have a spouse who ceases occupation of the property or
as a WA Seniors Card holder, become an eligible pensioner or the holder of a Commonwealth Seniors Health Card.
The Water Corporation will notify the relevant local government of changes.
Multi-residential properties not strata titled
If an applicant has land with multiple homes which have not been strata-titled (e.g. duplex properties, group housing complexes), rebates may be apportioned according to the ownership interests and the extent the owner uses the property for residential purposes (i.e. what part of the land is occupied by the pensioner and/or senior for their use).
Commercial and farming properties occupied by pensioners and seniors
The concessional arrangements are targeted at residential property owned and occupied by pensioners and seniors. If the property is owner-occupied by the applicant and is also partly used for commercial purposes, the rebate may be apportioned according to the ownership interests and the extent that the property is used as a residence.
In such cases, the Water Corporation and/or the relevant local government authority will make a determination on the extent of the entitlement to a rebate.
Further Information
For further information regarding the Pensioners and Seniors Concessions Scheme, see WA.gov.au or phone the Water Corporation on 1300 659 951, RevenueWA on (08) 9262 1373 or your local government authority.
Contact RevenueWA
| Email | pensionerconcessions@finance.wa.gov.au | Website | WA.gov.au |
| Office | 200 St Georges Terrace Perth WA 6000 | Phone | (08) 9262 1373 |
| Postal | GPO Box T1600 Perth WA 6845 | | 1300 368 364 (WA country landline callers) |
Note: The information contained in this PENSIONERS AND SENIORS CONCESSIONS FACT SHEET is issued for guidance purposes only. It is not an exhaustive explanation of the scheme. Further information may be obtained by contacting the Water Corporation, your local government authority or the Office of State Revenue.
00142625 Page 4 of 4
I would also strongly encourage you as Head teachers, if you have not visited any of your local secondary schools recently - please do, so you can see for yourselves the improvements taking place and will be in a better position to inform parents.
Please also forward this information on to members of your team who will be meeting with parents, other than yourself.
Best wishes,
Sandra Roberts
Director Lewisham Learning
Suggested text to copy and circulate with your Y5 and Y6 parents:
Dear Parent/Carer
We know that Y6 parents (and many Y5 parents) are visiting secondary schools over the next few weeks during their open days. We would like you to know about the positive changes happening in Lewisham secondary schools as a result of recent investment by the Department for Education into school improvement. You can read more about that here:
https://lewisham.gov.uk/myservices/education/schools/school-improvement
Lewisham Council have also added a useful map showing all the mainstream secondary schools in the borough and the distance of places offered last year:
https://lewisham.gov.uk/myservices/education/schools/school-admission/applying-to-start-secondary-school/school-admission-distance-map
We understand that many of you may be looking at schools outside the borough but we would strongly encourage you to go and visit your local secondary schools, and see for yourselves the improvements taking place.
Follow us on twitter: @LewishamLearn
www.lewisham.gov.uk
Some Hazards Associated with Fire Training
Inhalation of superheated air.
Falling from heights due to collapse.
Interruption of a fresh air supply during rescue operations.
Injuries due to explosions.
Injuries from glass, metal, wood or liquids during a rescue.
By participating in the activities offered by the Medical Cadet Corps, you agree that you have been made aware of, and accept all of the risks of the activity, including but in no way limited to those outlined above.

EXERCISE =
What is needed is an exact reproduction of the data.

FINISHED TASK =
have a spouse who ceases occupation of the property or
as a WA Seniors Card holder, become an eligible pensioner or the holder of a Commonwealth Seniors Health Card.
The Water Corporation will notify the relevant local government of changes.
Multi-residential properties not strata titled
If an applicant has land with multiple homes which have not been strata-titled (e.g. duplex properties, group housing complexes), rebates may be apportioned according to the ownership interests and the extent the owner uses the property for residential purposes (i.e. what part of the land is occupied by the pensioner and/or senior for their use).
Commercial and farming properties occupied by pensioners and seniors
The concessional arrangements are targeted at residential property owned and occupied by pensioners and seniors. If the property is owner-occupied by the applicant and is also partly used for commercial purposes, the rebate may be apportioned according to the ownership interests and the extent that the property is used as a residence.
In such cases, the Water Corporation and/or the relevant local government authority will make a determination on the extent of the entitlement to a rebate.
Further Information
For further information regarding the Pensioners and Seniors Concessions Scheme, see WA.gov.au or phone the Water Corporation on 1300 659 951, RevenueWA on (08) 9262 1373 or your local government authority.
Contact RevenueWA
| Email | pensionerconcessions@finance.wa.gov.au | Website | WA.gov.au |
| Office | 200 St Georges Terrace Perth WA 6000 | Phone | (08) 9262 1373 |
| Postal | GPO Box T1600 Perth WA 6845 | | 1300 368 364 (WA country landline callers) |
Note: The information contained in this PENSIONERS AND SENIORS CONCESSIONS FACT SHEET is issued for guidance purposes only. It is not an exhaustive explanation of the scheme. Further information may be obtained by contacting the Water Corporation, your local government authority or the Office of State Revenue.
00142625 Page 4 of 4
I would also strongly encourage you as Head teachers, if you have not visited any of your local secondary schools recently - please do, so you can see for yourselves the improvements taking place and will be in a better position to inform parents.
Please also forward this information on to members of your team who will be meeting with parents, other than yourself.
Best wishes,
Sandra Roberts
Director Lewisham Learning
Suggested text to copy and circulate with your Y5 and Y6 parents:
Dear Parent/Carer
We know that Y6 parents (and many Y5 parents) are visiting secondary schools over the next few weeks during their open days. We would like you to know about the positive changes happening in Lewisham secondary schools as a result of recent investment by the Department for Education into school improvement. You can read more about that here:
https://lewisham.gov.uk/myservices/education/schools/school-improvement
Lewisham Council have also added a useful map showing all the mainstream secondary schools in the borough and the distance of places offered last year:
https://lewisham.gov.uk/myservices/education/schools/school-admission/applying-to-start-secondary-school/school-admission-distance-map
We understand that many of you may be looking at schools outside the borough but we would strongly encourage you to go and visit your local secondary schools, and see for yourselves the improvements taking place.
Follow us on twitter: @LewishamLearn
www.lewisham.gov.uk
Some Hazards Associated with Fire Training
Inhalation of superheated air.
Falling from heights due to collapse.
Interruption of a fresh air supply during rescue operations.
Injuries due to explosions.
Injuries from glass, metal, wood or liquids during a rescue.
By participating in the activities offered by the Medical Cadet Corps, you agree that you have been made aware of, and accept all of the risks of the activity, including but in no way limited to those outlined above.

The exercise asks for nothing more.